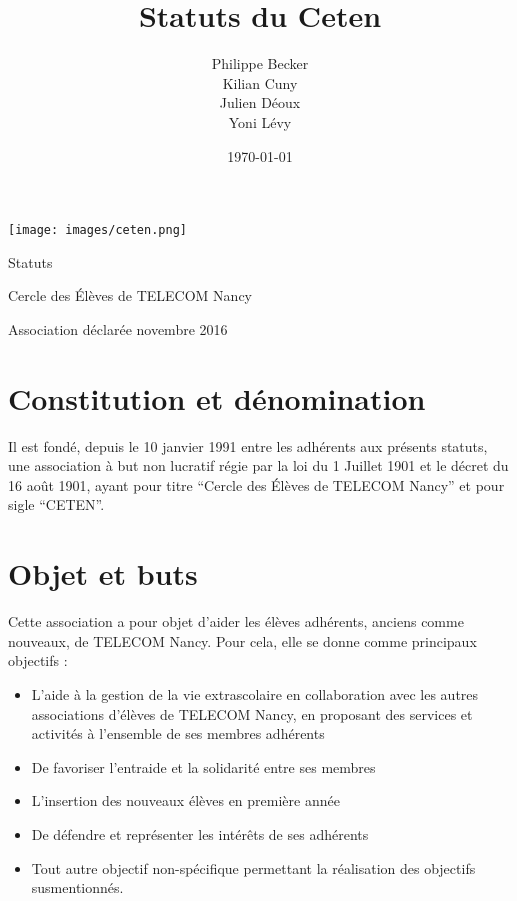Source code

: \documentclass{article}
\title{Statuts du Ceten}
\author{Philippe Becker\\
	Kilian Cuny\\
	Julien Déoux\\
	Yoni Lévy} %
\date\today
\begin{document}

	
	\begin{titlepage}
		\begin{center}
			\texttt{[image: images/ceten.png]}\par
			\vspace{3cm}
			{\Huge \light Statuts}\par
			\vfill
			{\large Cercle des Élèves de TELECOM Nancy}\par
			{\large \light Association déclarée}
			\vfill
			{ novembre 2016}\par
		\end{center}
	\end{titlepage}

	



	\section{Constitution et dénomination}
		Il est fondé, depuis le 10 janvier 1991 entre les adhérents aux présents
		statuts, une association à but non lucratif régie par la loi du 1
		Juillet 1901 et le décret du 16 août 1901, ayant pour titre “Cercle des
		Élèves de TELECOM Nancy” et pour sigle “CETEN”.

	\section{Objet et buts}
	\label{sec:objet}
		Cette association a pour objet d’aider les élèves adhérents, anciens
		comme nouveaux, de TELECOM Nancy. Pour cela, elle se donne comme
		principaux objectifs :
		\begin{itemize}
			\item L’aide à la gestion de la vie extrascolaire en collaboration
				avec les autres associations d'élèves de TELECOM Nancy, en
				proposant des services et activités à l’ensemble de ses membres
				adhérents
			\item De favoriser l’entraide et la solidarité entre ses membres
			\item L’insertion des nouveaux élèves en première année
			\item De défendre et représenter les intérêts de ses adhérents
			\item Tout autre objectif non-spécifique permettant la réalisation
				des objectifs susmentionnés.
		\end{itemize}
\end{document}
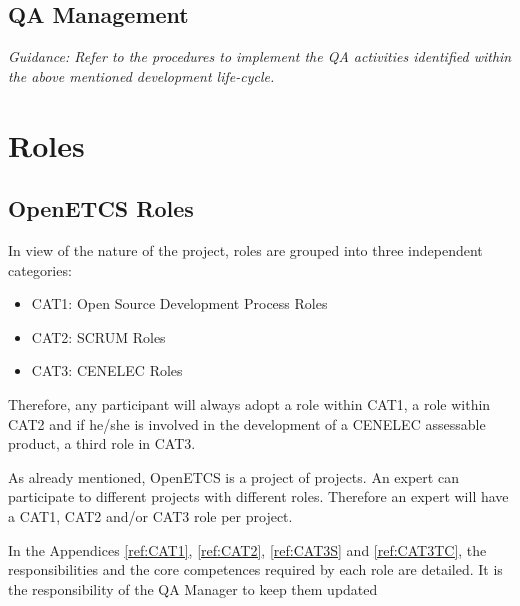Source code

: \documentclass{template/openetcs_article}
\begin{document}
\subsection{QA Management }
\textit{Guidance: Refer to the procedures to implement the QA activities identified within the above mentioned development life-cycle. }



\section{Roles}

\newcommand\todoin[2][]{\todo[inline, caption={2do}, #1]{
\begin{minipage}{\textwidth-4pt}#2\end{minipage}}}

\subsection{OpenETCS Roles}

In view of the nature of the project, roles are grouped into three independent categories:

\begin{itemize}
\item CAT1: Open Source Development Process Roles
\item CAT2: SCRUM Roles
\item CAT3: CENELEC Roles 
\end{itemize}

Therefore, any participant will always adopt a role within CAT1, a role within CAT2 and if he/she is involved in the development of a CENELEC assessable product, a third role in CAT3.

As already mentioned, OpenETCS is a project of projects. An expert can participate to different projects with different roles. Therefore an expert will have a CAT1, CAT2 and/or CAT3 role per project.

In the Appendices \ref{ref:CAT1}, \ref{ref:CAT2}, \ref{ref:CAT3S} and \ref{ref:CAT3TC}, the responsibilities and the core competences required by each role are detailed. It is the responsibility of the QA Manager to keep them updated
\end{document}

## To-do item
Output, exactly and with nothing else, the lines from the line containing "CAT2: SCRUM Roles" to the end of the entries.

## Exercise response
\item CAT2: SCRUM Roles
\item CAT3: CENELEC Roles 
\end{itemize}

Therefore, any participant will always adopt a role within CAT1, a role within CAT2 and if he/she is involved in the development of a CENELEC assessable product, a third role in CAT3.

As already mentioned, OpenETCS is a project of projects. An expert can participate to different projects with different roles. Therefore an expert will have a CAT1, CAT2 and/or CAT3 role per project.

In the Appendices \ref{ref:CAT1}, \ref{ref:CAT2}, \ref{ref:CAT3S} and \ref{ref:CAT3TC}, the responsibilities and the core competences required by each role are detailed. It is the responsibility of the QA Manager to keep them updated
\end{document}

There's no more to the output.